- **AIM OF THE EXERCISE**
Only the lines from the one containing "2: Python is" through the one containing "file.writelines(lines_to_write)" should be printed, exactly as they appear below, with both ends included.

- **PROVIDED INFORMATION**

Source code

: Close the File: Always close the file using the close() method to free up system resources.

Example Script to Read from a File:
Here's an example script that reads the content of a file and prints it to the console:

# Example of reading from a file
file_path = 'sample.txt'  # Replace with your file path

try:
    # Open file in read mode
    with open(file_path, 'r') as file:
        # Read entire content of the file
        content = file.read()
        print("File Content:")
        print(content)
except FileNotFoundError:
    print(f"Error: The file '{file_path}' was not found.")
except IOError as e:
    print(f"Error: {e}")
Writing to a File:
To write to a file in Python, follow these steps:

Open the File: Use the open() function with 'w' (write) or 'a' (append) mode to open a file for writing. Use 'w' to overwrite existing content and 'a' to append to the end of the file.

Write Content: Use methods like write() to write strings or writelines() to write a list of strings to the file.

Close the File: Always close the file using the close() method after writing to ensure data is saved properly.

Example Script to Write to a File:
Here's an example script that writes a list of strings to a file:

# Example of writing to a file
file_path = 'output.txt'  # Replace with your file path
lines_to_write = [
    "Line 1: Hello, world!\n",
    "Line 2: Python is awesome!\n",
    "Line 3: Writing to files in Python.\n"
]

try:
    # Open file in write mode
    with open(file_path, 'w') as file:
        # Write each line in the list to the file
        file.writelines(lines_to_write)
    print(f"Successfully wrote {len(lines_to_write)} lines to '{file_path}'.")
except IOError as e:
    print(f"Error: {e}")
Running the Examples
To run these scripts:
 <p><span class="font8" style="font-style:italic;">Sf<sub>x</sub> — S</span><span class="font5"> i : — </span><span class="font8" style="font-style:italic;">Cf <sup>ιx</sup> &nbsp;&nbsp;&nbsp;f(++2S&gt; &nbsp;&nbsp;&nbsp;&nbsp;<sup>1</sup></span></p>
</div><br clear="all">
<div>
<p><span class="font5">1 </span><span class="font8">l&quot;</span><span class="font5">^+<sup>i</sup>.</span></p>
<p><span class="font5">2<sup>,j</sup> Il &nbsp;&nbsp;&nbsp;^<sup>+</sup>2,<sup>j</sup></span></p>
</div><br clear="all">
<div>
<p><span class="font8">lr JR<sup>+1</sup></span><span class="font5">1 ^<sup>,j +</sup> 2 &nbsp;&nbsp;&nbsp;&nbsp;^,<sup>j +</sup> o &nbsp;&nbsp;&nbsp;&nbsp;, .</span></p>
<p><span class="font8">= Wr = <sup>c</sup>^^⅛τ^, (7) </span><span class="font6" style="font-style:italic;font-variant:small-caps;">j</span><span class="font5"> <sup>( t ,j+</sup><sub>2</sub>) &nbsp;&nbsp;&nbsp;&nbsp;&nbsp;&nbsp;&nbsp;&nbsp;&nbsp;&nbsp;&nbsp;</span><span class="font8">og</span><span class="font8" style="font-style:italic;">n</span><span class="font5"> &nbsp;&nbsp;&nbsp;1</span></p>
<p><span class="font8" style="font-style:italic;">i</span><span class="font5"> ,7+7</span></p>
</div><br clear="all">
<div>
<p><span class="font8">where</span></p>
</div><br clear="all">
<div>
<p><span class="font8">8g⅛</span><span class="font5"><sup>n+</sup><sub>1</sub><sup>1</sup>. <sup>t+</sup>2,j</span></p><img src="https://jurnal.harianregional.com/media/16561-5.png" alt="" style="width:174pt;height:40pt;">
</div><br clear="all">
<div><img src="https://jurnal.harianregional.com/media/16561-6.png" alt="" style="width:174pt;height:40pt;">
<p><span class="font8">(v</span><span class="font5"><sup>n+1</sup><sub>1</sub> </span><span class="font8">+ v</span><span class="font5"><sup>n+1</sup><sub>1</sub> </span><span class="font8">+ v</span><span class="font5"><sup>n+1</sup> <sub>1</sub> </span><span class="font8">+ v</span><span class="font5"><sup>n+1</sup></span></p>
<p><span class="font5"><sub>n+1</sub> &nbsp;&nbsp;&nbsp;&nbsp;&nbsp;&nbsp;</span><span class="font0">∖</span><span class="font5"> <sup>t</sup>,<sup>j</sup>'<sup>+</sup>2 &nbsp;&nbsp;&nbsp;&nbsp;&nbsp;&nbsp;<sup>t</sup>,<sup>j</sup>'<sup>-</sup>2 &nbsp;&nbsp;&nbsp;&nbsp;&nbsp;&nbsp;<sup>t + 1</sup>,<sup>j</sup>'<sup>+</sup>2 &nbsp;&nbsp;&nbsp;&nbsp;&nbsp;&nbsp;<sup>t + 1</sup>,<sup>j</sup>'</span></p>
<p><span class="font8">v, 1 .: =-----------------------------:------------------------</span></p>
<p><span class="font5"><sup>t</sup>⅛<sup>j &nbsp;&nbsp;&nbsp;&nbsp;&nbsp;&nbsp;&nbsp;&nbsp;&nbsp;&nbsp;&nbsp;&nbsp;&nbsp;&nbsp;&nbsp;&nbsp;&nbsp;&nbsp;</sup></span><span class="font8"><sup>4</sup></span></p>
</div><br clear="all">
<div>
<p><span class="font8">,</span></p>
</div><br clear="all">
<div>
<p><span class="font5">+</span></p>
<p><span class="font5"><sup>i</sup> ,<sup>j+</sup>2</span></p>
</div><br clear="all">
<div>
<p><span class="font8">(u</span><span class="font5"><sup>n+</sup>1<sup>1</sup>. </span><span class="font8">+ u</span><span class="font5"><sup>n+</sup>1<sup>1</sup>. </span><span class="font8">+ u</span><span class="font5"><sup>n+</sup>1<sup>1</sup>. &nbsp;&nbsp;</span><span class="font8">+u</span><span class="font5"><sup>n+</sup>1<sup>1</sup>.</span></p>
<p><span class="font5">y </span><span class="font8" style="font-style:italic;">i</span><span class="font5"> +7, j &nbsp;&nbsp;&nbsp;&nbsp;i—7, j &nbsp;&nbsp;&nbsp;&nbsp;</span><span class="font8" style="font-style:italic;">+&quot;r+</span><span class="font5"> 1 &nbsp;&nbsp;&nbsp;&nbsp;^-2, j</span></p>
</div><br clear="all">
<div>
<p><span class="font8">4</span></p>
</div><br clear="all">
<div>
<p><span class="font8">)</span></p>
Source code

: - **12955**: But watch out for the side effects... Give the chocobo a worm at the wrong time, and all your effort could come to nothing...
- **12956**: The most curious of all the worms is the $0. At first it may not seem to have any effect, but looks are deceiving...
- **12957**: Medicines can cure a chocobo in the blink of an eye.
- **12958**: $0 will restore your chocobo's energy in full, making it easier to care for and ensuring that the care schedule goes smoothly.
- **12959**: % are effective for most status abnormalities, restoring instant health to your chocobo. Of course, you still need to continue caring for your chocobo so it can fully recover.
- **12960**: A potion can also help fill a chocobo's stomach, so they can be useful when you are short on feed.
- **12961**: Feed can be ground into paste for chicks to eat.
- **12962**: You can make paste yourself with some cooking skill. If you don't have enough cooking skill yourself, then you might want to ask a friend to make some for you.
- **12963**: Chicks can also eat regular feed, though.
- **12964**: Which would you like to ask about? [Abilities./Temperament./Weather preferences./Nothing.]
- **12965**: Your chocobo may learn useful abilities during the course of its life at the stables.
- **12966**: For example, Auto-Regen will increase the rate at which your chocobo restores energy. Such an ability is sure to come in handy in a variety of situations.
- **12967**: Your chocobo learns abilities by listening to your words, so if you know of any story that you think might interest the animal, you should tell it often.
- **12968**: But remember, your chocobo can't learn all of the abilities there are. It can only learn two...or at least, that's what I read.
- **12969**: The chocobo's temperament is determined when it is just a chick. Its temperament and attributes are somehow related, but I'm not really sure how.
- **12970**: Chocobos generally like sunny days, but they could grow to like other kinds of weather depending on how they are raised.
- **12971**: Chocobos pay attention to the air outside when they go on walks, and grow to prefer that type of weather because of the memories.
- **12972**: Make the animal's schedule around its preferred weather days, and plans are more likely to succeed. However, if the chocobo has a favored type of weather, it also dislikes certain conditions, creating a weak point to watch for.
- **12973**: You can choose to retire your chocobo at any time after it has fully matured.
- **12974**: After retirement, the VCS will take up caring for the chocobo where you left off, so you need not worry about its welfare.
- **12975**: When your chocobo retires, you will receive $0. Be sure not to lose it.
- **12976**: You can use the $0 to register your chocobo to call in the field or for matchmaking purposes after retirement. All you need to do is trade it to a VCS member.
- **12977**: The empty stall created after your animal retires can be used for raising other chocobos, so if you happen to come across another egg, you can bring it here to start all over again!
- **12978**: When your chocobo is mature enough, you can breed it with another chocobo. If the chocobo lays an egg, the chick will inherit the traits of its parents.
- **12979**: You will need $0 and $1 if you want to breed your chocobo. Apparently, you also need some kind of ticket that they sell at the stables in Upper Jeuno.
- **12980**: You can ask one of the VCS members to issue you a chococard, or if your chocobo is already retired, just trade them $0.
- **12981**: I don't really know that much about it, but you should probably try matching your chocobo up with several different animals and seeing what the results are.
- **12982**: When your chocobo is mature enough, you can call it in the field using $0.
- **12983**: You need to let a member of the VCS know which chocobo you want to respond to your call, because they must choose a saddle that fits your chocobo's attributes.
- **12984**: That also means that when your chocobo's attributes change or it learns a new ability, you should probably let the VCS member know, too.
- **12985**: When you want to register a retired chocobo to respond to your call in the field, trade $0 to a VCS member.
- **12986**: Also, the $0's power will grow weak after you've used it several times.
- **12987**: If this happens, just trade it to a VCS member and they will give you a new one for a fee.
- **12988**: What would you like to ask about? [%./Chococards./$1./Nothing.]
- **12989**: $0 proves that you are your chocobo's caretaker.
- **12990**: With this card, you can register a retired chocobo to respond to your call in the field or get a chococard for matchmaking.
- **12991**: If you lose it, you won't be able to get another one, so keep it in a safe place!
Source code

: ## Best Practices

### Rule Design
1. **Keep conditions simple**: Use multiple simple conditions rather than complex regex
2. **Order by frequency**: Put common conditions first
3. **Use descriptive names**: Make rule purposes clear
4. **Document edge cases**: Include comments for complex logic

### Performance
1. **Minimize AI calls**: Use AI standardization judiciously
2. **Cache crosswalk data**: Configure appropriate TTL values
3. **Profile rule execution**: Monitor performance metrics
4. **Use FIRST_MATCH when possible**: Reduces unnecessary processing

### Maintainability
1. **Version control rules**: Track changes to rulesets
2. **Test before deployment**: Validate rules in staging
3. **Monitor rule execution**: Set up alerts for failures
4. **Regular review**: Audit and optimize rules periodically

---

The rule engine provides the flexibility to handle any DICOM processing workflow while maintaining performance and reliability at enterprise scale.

- **SOLUTION BELOW**
    "Line 2: Python is awesome!\n",
    "Line 3: Writing to files in Python.\n"
]

try:
    # Open file in write mode
    with open(file_path, 'w') as file:
        # Write each line in the list to the file
        file.writelines(lines_to_write)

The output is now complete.